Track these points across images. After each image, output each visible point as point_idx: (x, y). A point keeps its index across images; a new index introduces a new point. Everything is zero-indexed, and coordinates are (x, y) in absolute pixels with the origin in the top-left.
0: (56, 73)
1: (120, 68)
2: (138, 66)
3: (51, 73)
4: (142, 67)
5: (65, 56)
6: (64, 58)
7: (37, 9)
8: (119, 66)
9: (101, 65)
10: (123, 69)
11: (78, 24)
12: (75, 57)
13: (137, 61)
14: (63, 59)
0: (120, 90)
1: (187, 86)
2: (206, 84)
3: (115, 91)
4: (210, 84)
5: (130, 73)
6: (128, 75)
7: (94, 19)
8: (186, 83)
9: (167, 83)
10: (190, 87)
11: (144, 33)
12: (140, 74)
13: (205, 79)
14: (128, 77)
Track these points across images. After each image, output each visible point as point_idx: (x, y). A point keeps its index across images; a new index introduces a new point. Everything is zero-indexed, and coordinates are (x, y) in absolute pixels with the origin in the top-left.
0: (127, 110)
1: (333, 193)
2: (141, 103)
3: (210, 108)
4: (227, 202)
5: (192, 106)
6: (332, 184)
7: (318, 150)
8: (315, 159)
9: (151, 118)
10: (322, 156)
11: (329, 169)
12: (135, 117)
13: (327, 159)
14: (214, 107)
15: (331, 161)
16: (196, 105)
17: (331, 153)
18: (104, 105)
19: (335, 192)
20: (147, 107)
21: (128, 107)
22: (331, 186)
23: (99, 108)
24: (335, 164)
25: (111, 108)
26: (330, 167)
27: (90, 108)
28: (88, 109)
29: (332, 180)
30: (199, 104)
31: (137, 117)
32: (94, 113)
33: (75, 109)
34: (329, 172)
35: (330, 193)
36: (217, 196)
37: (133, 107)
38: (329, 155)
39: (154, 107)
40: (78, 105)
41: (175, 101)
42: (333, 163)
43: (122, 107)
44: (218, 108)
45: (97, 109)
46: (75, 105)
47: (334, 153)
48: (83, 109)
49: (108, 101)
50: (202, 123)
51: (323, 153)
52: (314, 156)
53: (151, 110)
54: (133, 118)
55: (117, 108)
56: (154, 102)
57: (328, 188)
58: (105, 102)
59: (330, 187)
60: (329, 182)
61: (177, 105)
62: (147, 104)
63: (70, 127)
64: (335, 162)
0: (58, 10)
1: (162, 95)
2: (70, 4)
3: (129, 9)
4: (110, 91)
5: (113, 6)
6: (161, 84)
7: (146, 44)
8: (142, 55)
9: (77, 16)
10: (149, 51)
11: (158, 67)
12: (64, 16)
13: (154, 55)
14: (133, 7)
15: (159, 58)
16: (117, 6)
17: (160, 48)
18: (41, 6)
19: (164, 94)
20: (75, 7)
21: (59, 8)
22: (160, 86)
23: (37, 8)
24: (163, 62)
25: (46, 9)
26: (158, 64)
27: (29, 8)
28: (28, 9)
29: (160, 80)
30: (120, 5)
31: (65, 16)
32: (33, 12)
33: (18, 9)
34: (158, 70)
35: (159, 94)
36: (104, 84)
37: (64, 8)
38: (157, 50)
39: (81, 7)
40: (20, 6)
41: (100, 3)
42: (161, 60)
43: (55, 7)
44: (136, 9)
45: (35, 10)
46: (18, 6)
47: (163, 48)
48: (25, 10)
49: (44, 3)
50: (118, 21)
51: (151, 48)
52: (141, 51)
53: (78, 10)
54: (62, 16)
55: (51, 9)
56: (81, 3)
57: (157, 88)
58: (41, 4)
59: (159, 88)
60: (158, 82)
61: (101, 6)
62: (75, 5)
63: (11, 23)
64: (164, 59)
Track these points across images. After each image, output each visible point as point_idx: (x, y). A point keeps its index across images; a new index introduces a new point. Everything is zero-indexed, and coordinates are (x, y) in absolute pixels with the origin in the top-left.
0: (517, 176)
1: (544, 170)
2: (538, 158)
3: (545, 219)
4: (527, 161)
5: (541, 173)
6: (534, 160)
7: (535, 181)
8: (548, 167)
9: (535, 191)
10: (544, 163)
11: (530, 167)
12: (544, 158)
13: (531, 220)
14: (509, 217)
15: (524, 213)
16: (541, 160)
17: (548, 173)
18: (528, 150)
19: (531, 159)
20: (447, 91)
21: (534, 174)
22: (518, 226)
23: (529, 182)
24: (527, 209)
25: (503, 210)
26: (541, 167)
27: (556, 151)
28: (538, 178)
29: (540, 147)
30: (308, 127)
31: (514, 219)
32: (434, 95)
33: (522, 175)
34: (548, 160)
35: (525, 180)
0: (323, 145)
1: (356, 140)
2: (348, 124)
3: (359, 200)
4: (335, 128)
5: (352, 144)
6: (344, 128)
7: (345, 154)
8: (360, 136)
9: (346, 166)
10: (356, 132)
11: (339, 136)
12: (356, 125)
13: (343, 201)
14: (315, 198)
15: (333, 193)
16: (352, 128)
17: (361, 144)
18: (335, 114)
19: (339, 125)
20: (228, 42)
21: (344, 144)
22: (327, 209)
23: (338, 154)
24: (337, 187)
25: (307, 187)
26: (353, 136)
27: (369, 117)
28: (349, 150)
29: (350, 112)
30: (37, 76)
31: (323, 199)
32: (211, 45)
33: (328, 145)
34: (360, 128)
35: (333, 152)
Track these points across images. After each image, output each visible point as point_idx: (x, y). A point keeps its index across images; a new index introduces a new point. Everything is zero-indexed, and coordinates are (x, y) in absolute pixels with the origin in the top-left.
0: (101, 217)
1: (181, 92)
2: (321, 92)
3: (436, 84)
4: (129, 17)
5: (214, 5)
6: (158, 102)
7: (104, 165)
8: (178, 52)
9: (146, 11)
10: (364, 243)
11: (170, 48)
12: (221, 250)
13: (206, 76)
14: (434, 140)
++++++
> _AIM OF THE TASK_:
Rewrite all of the data above as a Markdown table with two columns, Row and Line. Give each line its own numbered row and skip any blank lines.

> _TASK SOLUTION_:
| Row | Line |
|---|---|
| 1 | Track these points across images. After each image, output each visible point as point_idx: (x, y). A point keeps its index across images; a new index introduces a new point. Everything is zero-indexed, and coordinates are (x, y) in absolute pixels with the origin in the top-left. |
| 2 | 0: (56, 73) |
| 3 | 1: (120, 68) |
| 4 | 2: (138, 66) |
| 5 | 3: (51, 73) |
| 6 | 4: (142, 67) |
| 7 | 5: (65, 56) |
| 8 | 6: (64, 58) |
| 9 | 7: (37, 9) |
| 10 | 8: (119, 66) |
| 11 | 9: (101, 65) |
| 12 | 10: (123, 69) |
| 13 | 11: (78, 24) |
| 14 | 12: (75, 57) |
| 15 | 13: (137, 61) |
| 16 | 14: (63, 59) |
| 17 | 0: (120, 90) |
| 18 | 1: (187, 86) |
| 19 | 2: (206, 84) |
| 20 | 3: (115, 91) |
| 21 | 4: (210, 84) |
| 22 | 5: (130, 73) |
| 23 | 6: (128, 75) |
| 24 | 7: (94, 19) |
| 25 | 8: (186, 83) |
| 26 | 9: (167, 83) |
| 27 | 10: (190, 87) |
| 28 | 11: (144, 33) |
| 29 | 12: (140, 74) |
| 30 | 13: (205, 79) |
| 31 | 14: (128, 77) |
| 32 | Track these points across images. After each image, output each visible point as point_idx: (x, y). A point keeps its index across images; a new index introduces a new point. Everything is zero-indexed, and coordinates are (x, y) in absolute pixels with the origin in the top-left. |
| 33 | 0: (127, 110) |
| 34 | 1: (333, 193) |
| 35 | 2: (141, 103) |
| 36 | 3: (210, 108) |
| 37 | 4: (227, 202) |
| 38 | 5: (192, 106) |
| 39 | 6: (332, 184) |
| 40 | 7: (318, 150) |
| 41 | 8: (315, 159) |
| 42 | 9: (151, 118) |
| 43 | 10: (322, 156) |
| 44 | 11: (329, 169) |
| 45 | 12: (135, 117) |
| 46 | 13: (327, 159) |
| 47 | 14: (214, 107) |
| 48 | 15: (331, 161) |
| 49 | 16: (196, 105) |
| 50 | 17: (331, 153) |
| 51 | 18: (104, 105) |
| 52 | 19: (335, 192) |
| 53 | 20: (147, 107) |
| 54 | 21: (128, 107) |
| 55 | 22: (331, 186) |
| 56 | 23: (99, 108) |
| 57 | 24: (335, 164) |
| 58 | 25: (111, 108) |
| 59 | 26: (330, 167) |
| 60 | 27: (90, 108) |
| 61 | 28: (88, 109) |
| 62 | 29: (332, 180) |
| 63 | 30: (199, 104) |
| 64 | 31: (137, 117) |
| 65 | 32: (94, 113) |
| 66 | 33: (75, 109) |
| 67 | 34: (329, 172) |
| 68 | 35: (330, 193) |
| 69 | 36: (217, 196) |
| 70 | 37: (133, 107) |
| 71 | 38: (329, 155) |
| 72 | 39: (154, 107) |
| 73 | 40: (78, 105) |
| 74 | 41: (175, 101) |
| 75 | 42: (333, 163) |
| 76 | 43: (122, 107) |
| 77 | 44: (218, 108) |
| 78 | 45: (97, 109) |
| 79 | 46: (75, 105) |
| 80 | 47: (334, 153) |
| 81 | 48: (83, 109) |
| 82 | 49: (108, 101) |
| 83 | 50: (202, 123) |
| 84 | 51: (323, 153) |
| 85 | 52: (314, 156) |
| 86 | 53: (151, 110) |
| 87 | 54: (133, 118) |
| 88 | 55: (117, 108) |
| 89 | 56: (154, 102) |
| 90 | 57: (328, 188) |
| 91 | 58: (105, 102) |
| 92 | 59: (330, 187) |
| 93 | 60: (329, 182) |
| 94 | 61: (177, 105) |
| 95 | 62: (147, 104) |
| 96 | 63: (70, 127) |
| 97 | 64: (335, 162) |
| 98 | 0: (58, 10) |
| 99 | 1: (162, 95) |
| 100 | 2: (70, 4) |
| 101 | 3: (129, 9) |
| 102 | 4: (110, 91) |
| 103 | 5: (113, 6) |
| 104 | 6: (161, 84) |
| 105 | 7: (146, 44) |
| 106 | 8: (142, 55) |
| 107 | 9: (77, 16) |
| 108 | 10: (149, 51) |
| 109 | 11: (158, 67) |
| 110 | 12: (64, 16) |
| 111 | 13: (154, 55) |
| 112 | 14: (133, 7) |
| 113 | 15: (159, 58) |
| 114 | 16: (117, 6) |
| 115 | 17: (160, 48) |
| 116 | 18: (41, 6) |
| 117 | 19: (164, 94) |
| 118 | 20: (75, 7) |
| 119 | 21: (59, 8) |
| 120 | 22: (160, 86) |
| 121 | 23: (37, 8) |
| 122 | 24: (163, 62) |
| 123 | 25: (46, 9) |
| 124 | 26: (158, 64) |
| 125 | 27: (29, 8) |
| 126 | 28: (28, 9) |
| 127 | 29: (160, 80) |
| 128 | 30: (120, 5) |
| 129 | 31: (65, 16) |
| 130 | 32: (33, 12) |
| 131 | 33: (18, 9) |
| 132 | 34: (158, 70) |
| 133 | 35: (159, 94) |
| 134 | 36: (104, 84) |
| 135 | 37: (64, 8) |
| 136 | 38: (157, 50) |
| 137 | 39: (81, 7) |
| 138 | 40: (20, 6) |
| 139 | 41: (100, 3) |
| 140 | 42: (161, 60) |
| 141 | 43: (55, 7) |
| 142 | 44: (136, 9) |
| 143 | 45: (35, 10) |
| 144 | 46: (18, 6) |
| 145 | 47: (163, 48) |
| 146 | 48: (25, 10) |
| 147 | 49: (44, 3) |
| 148 | 50: (118, 21) |
| 149 | 51: (151, 48) |
| 150 | 52: (141, 51) |
| 151 | 53: (78, 10) |
| 152 | 54: (62, 16) |
| 153 | 55: (51, 9) |
| 154 | 56: (81, 3) |
| 155 | 57: (157, 88) |
| 156 | 58: (41, 4) |
| 157 | 59: (159, 88) |
| 158 | 60: (158, 82) |
| 159 | 61: (101, 6) |
| 160 | 62: (75, 5) |
| 161 | 63: (11, 23) |
| 162 | 64: (164, 59) |
| 163 | Track these points across images. After each image, output each visible point as point_idx: (x, y). A point keeps its index across images; a new index introduces a new point. Everything is zero-indexed, and coordinates are (x, y) in absolute pixels with the origin in the top-left. |
| 164 | 0: (517, 176) |
| 165 | 1: (544, 170) |
| 166 | 2: (538, 158) |
| 167 | 3: (545, 219) |
| 168 | 4: (527, 161) |
| 169 | 5: (541, 173) |
| 170 | 6: (534, 160) |
| 171 | 7: (535, 181) |
| 172 | 8: (548, 167) |
| 173 | 9: (535, 191) |
| 174 | 10: (544, 163) |
| 175 | 11: (530, 167) |
| 176 | 12: (544, 158) |
| 177 | 13: (531, 220) |
| 178 | 14: (509, 217) |
| 179 | 15: (524, 213) |
| 180 | 16: (541, 160) |
| 181 | 17: (548, 173) |
| 182 | 18: (528, 150) |
| 183 | 19: (531, 159) |
| 184 | 20: (447, 91) |
| 185 | 21: (534, 174) |
| 186 | 22: (518, 226) |
| 187 | 23: (529, 182) |
| 188 | 24: (527, 209) |
| 189 | 25: (503, 210) |
| 190 | 26: (541, 167) |
| 191 | 27: (556, 151) |
| 192 | 28: (538, 178) |
| 193 | 29: (540, 147) |
| 194 | 30: (308, 127) |
| 195 | 31: (514, 219) |
| 196 | 32: (434, 95) |
| 197 | 33: (522, 175) |
| 198 | 34: (548, 160) |
| 199 | 35: (525, 180) |
| 200 | 0: (323, 145) |
| 201 | 1: (356, 140) |
| 202 | 2: (348, 124) |
| 203 | 3: (359, 200) |
| 204 | 4: (335, 128) |
| 205 | 5: (352, 144) |
| 206 | 6: (344, 128) |
| 207 | 7: (345, 154) |
| 208 | 8: (360, 136) |
| 209 | 9: (346, 166) |
| 210 | 10: (356, 132) |
| 211 | 11: (339, 136) |
| 212 | 12: (356, 125) |
| 213 | 13: (343, 201) |
| 214 | 14: (315, 198) |
| 215 | 15: (333, 193) |
| 216 | 16: (352, 128) |
| 217 | 17: (361, 144) |
| 218 | 18: (335, 114) |
| 219 | 19: (339, 125) |
| 220 | 20: (228, 42) |
| 221 | 21: (344, 144) |
| 222 | 22: (327, 209) |
| 223 | 23: (338, 154) |
| 224 | 24: (337, 187) |
| 225 | 25: (307, 187) |
| 226 | 26: (353, 136) |
| 227 | 27: (369, 117) |
| 228 | 28: (349, 150) |
| 229 | 29: (350, 112) |
| 230 | 30: (37, 76) |
| 231 | 31: (323, 199) |
| 232 | 32: (211, 45) |
| 233 | 33: (328, 145) |
| 234 | 34: (360, 128) |
| 235 | 35: (333, 152) |
| 236 | Track these points across images. After each image, output each visible point as point_idx: (x, y). A point keeps its index across images; a new index introduces a new point. Everything is zero-indexed, and coordinates are (x, y) in absolute pixels with the origin in the top-left. |
| 237 | 0: (101, 217) |
| 238 | 1: (181, 92) |
| 239 | 2: (321, 92) |
| 240 | 3: (436, 84) |
| 241 | 4: (129, 17) |
| 242 | 5: (214, 5) |
| 243 | 6: (158, 102) |
| 244 | 7: (104, 165) |
| 245 | 8: (178, 52) |
| 246 | 9: (146, 11) |
| 247 | 10: (364, 243) |
| 248 | 11: (170, 48) |
| 249 | 12: (221, 250) |
| 250 | 13: (206, 76) |
| 251 | 14: (434, 140) |